_Listing_
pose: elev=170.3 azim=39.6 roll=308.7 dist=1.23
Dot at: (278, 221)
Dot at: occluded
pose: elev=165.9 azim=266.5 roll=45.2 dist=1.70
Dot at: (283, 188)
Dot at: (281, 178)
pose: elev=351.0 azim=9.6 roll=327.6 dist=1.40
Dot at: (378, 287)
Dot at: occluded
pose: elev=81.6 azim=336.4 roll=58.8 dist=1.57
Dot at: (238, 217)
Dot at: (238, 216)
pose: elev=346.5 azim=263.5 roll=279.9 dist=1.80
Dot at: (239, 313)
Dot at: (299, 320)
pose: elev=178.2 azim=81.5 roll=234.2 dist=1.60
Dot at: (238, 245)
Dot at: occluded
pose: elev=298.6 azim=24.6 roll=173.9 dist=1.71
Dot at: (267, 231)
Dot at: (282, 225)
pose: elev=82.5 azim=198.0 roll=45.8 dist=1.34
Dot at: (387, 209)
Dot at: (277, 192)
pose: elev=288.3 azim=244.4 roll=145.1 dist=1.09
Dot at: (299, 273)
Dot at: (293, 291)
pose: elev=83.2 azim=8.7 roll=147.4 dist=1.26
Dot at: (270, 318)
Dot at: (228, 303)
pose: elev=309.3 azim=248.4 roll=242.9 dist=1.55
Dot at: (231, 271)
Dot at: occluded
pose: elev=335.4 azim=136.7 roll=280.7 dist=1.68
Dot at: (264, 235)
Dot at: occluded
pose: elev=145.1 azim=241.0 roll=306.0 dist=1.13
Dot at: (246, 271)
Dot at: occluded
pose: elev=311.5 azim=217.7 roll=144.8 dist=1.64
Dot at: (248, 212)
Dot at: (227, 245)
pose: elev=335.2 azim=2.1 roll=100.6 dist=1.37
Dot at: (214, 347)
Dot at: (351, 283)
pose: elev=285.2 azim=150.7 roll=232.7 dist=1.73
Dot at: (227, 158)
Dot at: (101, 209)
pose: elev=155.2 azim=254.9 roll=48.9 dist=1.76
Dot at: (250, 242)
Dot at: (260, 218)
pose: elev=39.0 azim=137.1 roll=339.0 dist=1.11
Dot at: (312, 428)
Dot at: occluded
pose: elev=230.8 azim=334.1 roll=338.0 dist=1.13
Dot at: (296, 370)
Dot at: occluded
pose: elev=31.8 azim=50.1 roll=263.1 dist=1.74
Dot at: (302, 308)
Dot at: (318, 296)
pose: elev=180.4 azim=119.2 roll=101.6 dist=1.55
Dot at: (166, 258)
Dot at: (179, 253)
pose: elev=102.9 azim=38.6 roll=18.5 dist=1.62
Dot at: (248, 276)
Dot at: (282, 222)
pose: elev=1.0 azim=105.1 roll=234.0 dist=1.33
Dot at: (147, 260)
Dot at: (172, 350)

_Work to be completed_
Copy every record above line for line, with nothing changed.

_The result_
pose: elev=170.3 azim=39.6 roll=308.7 dist=1.23
Dot at: (278, 221)
Dot at: occluded
pose: elev=165.9 azim=266.5 roll=45.2 dist=1.70
Dot at: (283, 188)
Dot at: (281, 178)
pose: elev=351.0 azim=9.6 roll=327.6 dist=1.40
Dot at: (378, 287)
Dot at: occluded
pose: elev=81.6 azim=336.4 roll=58.8 dist=1.57
Dot at: (238, 217)
Dot at: (238, 216)
pose: elev=346.5 azim=263.5 roll=279.9 dist=1.80
Dot at: (239, 313)
Dot at: (299, 320)
pose: elev=178.2 azim=81.5 roll=234.2 dist=1.60
Dot at: (238, 245)
Dot at: occluded
pose: elev=298.6 azim=24.6 roll=173.9 dist=1.71
Dot at: (267, 231)
Dot at: (282, 225)
pose: elev=82.5 azim=198.0 roll=45.8 dist=1.34
Dot at: (387, 209)
Dot at: (277, 192)
pose: elev=288.3 azim=244.4 roll=145.1 dist=1.09
Dot at: (299, 273)
Dot at: (293, 291)
pose: elev=83.2 azim=8.7 roll=147.4 dist=1.26
Dot at: (270, 318)
Dot at: (228, 303)
pose: elev=309.3 azim=248.4 roll=242.9 dist=1.55
Dot at: (231, 271)
Dot at: occluded
pose: elev=335.4 azim=136.7 roll=280.7 dist=1.68
Dot at: (264, 235)
Dot at: occluded
pose: elev=145.1 azim=241.0 roll=306.0 dist=1.13
Dot at: (246, 271)
Dot at: occluded
pose: elev=311.5 azim=217.7 roll=144.8 dist=1.64
Dot at: (248, 212)
Dot at: (227, 245)
pose: elev=335.2 azim=2.1 roll=100.6 dist=1.37
Dot at: (214, 347)
Dot at: (351, 283)
pose: elev=285.2 azim=150.7 roll=232.7 dist=1.73
Dot at: (227, 158)
Dot at: (101, 209)
pose: elev=155.2 azim=254.9 roll=48.9 dist=1.76
Dot at: (250, 242)
Dot at: (260, 218)
pose: elev=39.0 azim=137.1 roll=339.0 dist=1.11
Dot at: (312, 428)
Dot at: occluded
pose: elev=230.8 azim=334.1 roll=338.0 dist=1.13
Dot at: (296, 370)
Dot at: occluded
pose: elev=31.8 azim=50.1 roll=263.1 dist=1.74
Dot at: (302, 308)
Dot at: (318, 296)
pose: elev=180.4 azim=119.2 roll=101.6 dist=1.55
Dot at: (166, 258)
Dot at: (179, 253)
pose: elev=102.9 azim=38.6 roll=18.5 dist=1.62
Dot at: (248, 276)
Dot at: (282, 222)
pose: elev=1.0 azim=105.1 roll=234.0 dist=1.33
Dot at: (147, 260)
Dot at: (172, 350)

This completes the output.